Problem details:
Write the next few paragraphs of the essay defending the Newbery medal, starting right after its last sentence.

Supplied passage:
========

Culturebox

Captain Underpants Doesn’t Need a Newbery Medal

In defense of the premier award in children’s literature.

Is the highest honor in children’s literature, the Newbery medal, woefully out of touch? Yes, according to children’s book expert Anita Silvey, who made her case in a recent issue of the School Library Journal. Silvey reports that many librarians and book critics think the American Library Association, which awards the Newbery annually, has in recent years chosen “quirky” books that appeal to few adults and even fewer children. Silvey’s article prompted an outpouring of trash talk about the award, talk that has now spilled out of the literary locker room. John Beach, an associate professor of literary education at St. John’s University, went so far as to tell the Washington Post earlier this week, “The Newbery has probably done far more to turn kids off to reading than any other book award in children’s publishing.”

Beach’s sound bite is bizarre—there’s a debate about which book award turns more kids off?—and, like the grumblings in Silvey’s article, unfair to the Newbery. For starters, the real reasons kids don’t read don’t have anything to do with the Newbery medal—or any award. It has to do with the declining role of the book in our streaming-media culture and with socioeconomic realities. I teach creative writing at two Washington, D.C.-area elementary schools. Of the two, the school where kids read less is the one where 90 percent of the students qualify for free lunch. The library at that school also has fewer books, award-stickered and otherwise. Giving a highly accessible book like  Captain Underpants a Newbery isn’t going to change that reality.

Even for kids fortunate enough to go to schools where Newbery Award-winning books are on offer, it’s hard to see how the books are turning kids off reading. Most libraries that herald the arrival of each year’s crop of Newberys (the medal winner and runners-up) also carry kid-pleasers like R.L. Stine’s Goosebumps series. And no bookstore that wants to stay in business is going to stop selling Dav Pilkey’s aforementioned tighty-whitey-clad hero in favor of the Newbery winners.

========

Data:
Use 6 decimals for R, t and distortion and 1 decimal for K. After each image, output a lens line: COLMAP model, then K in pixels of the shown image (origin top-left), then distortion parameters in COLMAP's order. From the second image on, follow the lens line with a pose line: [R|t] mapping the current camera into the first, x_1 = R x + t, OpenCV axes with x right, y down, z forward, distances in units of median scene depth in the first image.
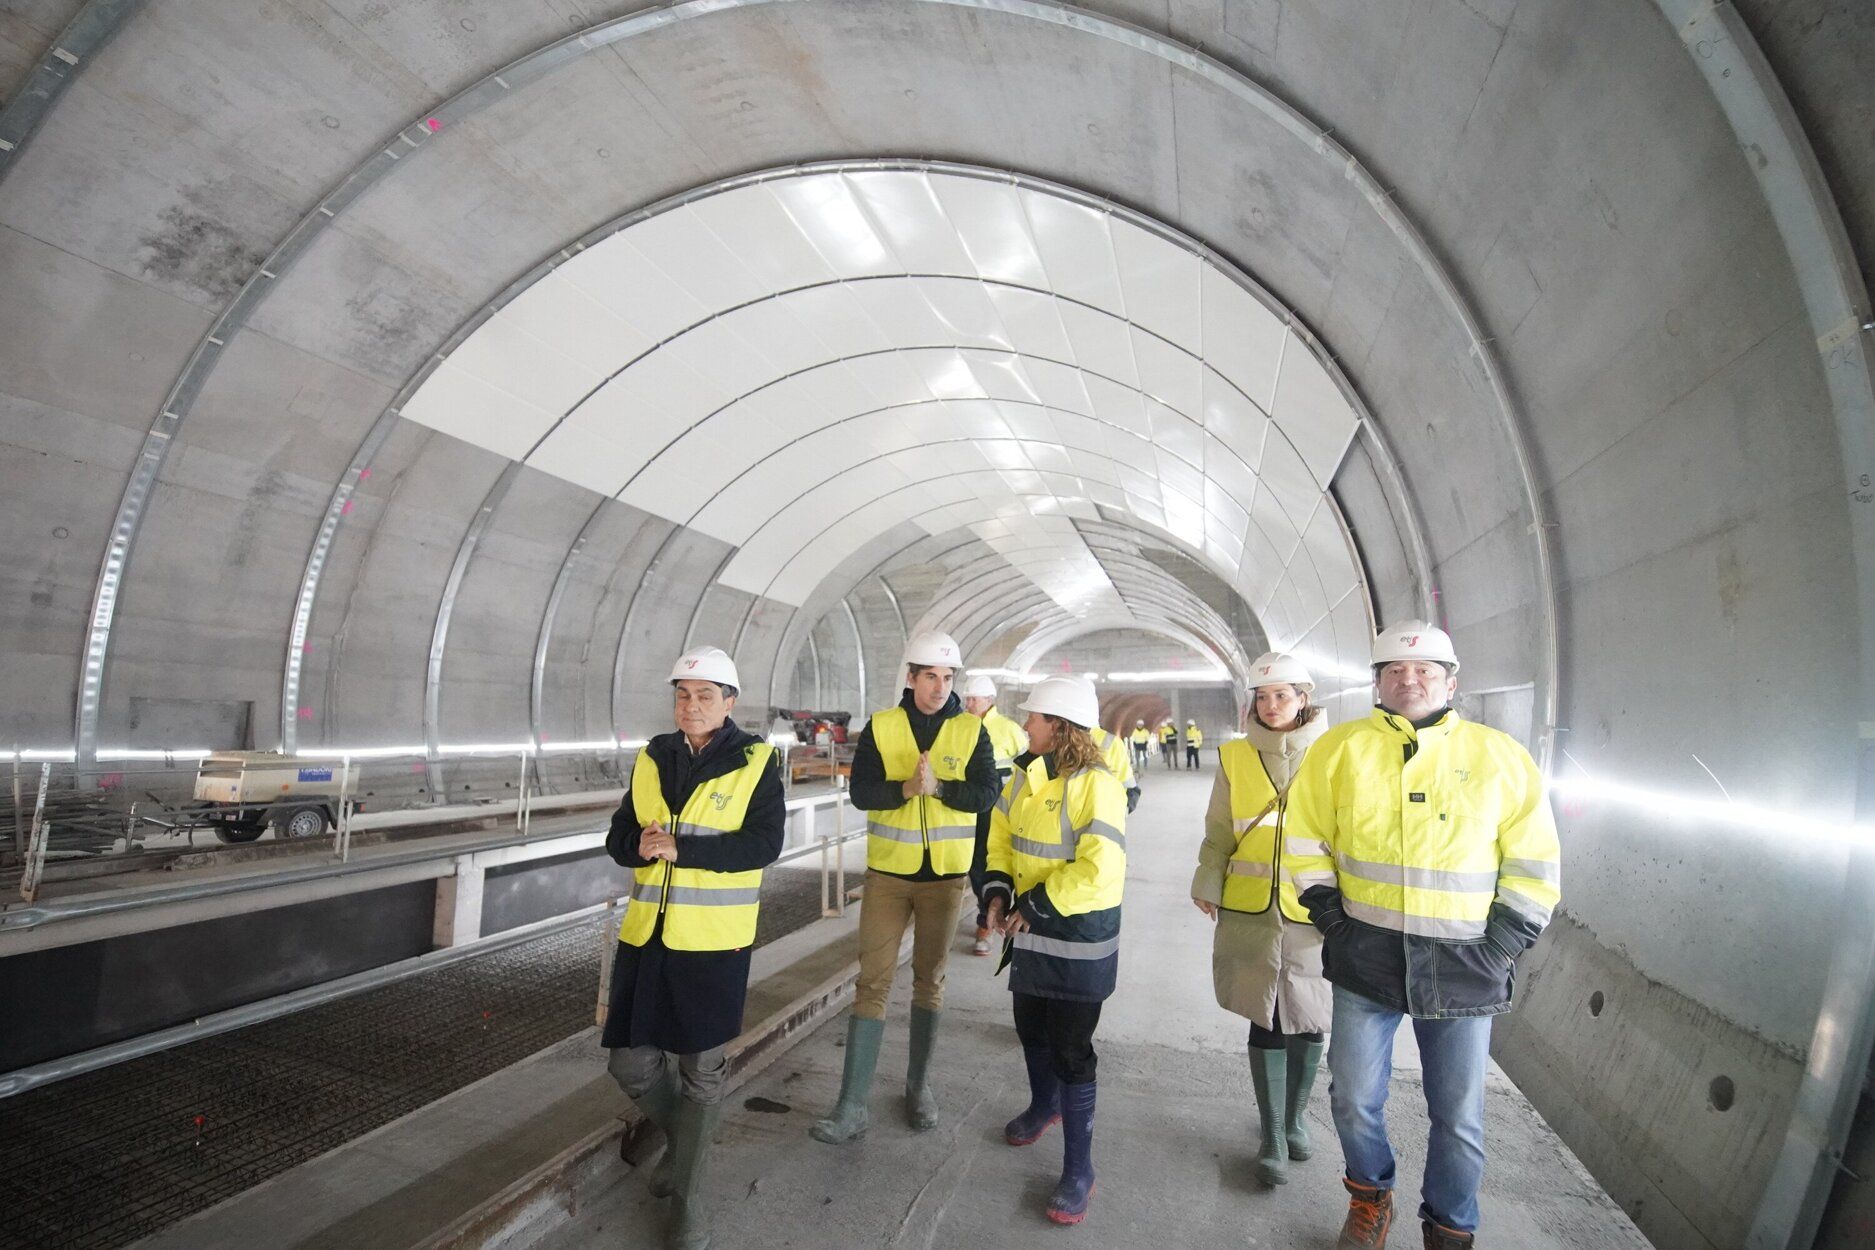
lens RADIAL K [[767.8, 0, 938.8], [0, 767.8, 620.5], [0, 0, 1]] dist [-0.017072, -0.001369]
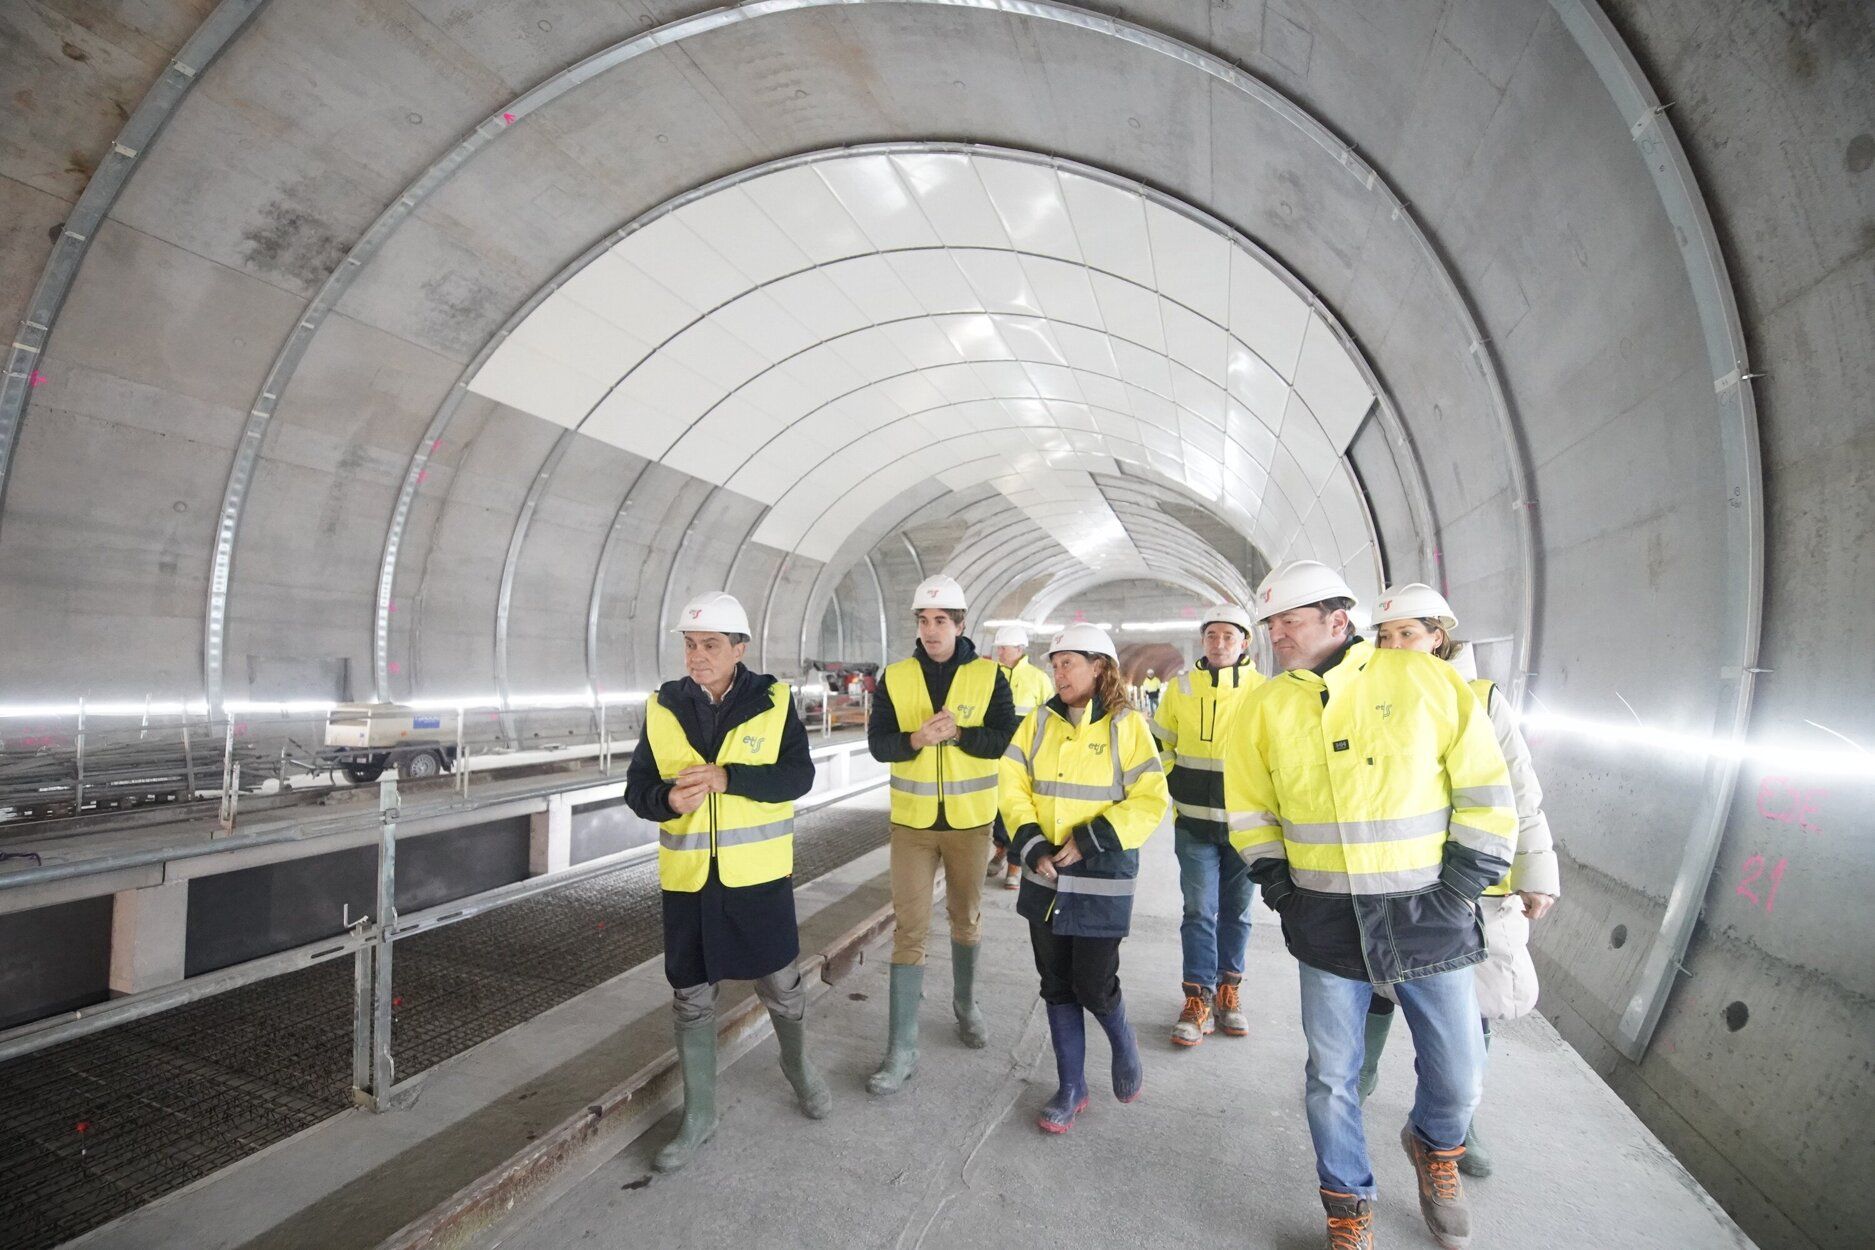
lens RADIAL K [[805.6, 0, 918.0], [0, 805.6, 626.0], [0, 0, 1]] dist [-0.021167, -0.000331]
pose [[0.999854, -0.007317, -0.015459, -0.073735], [0.008431, 0.997275, 0.073296, -0.018347], [0.014881, -0.073415, 0.997190, -0.147998]]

========

Result for this exercise:
Is a Newbery winner right for every kid? No—but what book is? Some kids will give the tougher tomes a try and come away with a richer vocabulary and a deeper appreciation of a world beyond their experience. Other kids will ditch them and dig right back into R.L. Stine (which, after all, is reading, too).

In her article, Silvey notes that librarians she interviewed described the four most recent award-winners as “particularly disappointing” because the subject matter doesn’t entice young readers. This year’s winner, Good Masters! Sweet Ladies! by Laura Amy Schlitz, is a collection of medieval monologues. It does sound at first like a book only the most old-school librarian could love. I can see my teenage self rolling my eyes at its subject matter and bristling at the archaic language. But I can also imagine my inner drama geek finding pleasure in the book’s theatricality. Schlitz offers young readers the chance to step into life in a medieval English manor. As Jean Fritz, the Newbery-winning author of Homesick, has observed, “We underestimate the power of surprise in education. It seems to me that I have been surprised into learning almost everything I know.” Many children, I think, will be surprised to find they are fascinated by the world Good Masters! Sweet Ladies! brings to life.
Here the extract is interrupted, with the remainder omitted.